Records from a collection
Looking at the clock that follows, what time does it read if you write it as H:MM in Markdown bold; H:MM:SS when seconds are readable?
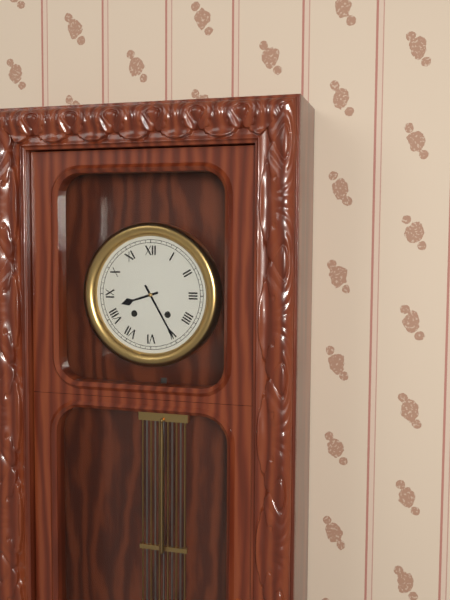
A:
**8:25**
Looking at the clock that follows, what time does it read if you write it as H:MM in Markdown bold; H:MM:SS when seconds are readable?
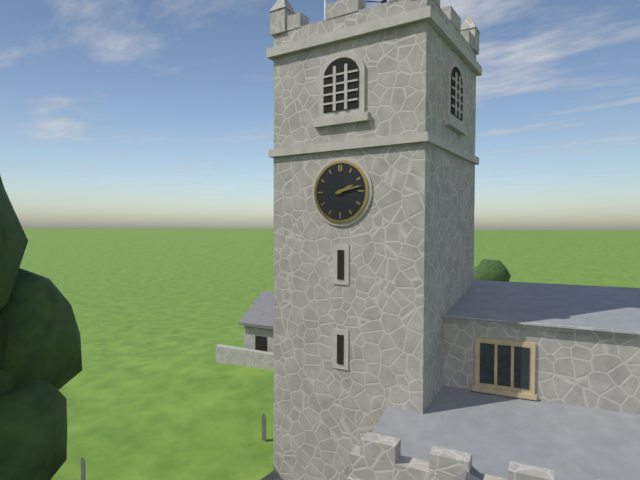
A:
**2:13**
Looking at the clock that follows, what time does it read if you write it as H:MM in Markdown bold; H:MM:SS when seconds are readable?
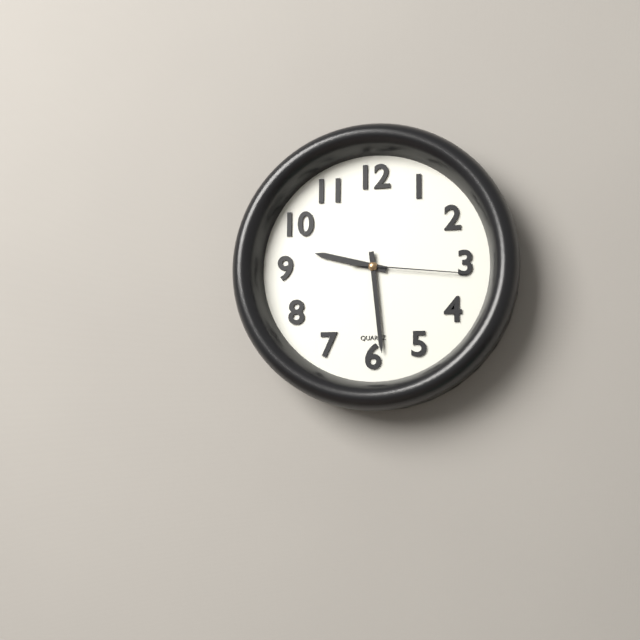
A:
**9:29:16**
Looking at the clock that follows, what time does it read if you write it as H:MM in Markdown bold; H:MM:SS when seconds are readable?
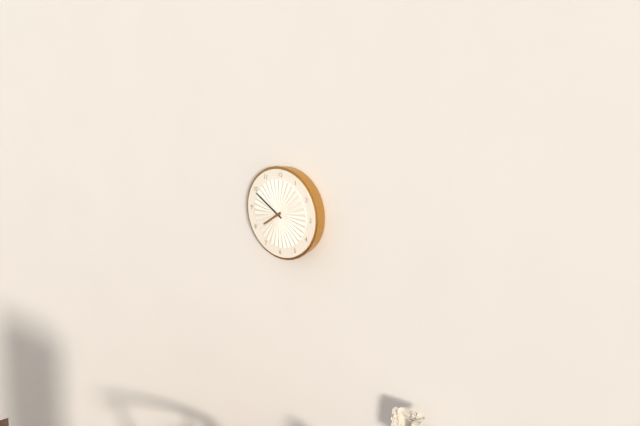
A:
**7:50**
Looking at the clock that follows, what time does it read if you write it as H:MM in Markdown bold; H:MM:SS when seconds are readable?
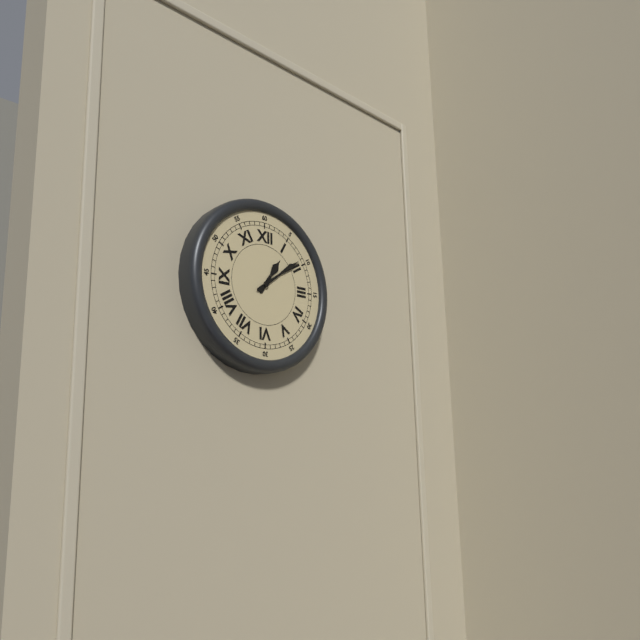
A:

WHAT TO DO: Copy the data above line for line, without any changes, and leave out the pictures.

RESULT BELOW:
Looking at the clock that follows, what time does it read if you write it as H:MM in Markdown bold; H:MM:SS when seconds are readable?
A:
**8:25**
Looking at the clock that follows, what time does it read if you write it as H:MM in Markdown bold; H:MM:SS when seconds are readable?
A:
**2:13**
Looking at the clock that follows, what time does it read if you write it as H:MM in Markdown bold; H:MM:SS when seconds are readable?
A:
**9:29:16**
Looking at the clock that follows, what time does it read if you write it as H:MM in Markdown bold; H:MM:SS when seconds are readable?
A:
**7:50**
Looking at the clock that follows, what time does it read if you write it as H:MM in Markdown bold; H:MM:SS when seconds are readable?
A:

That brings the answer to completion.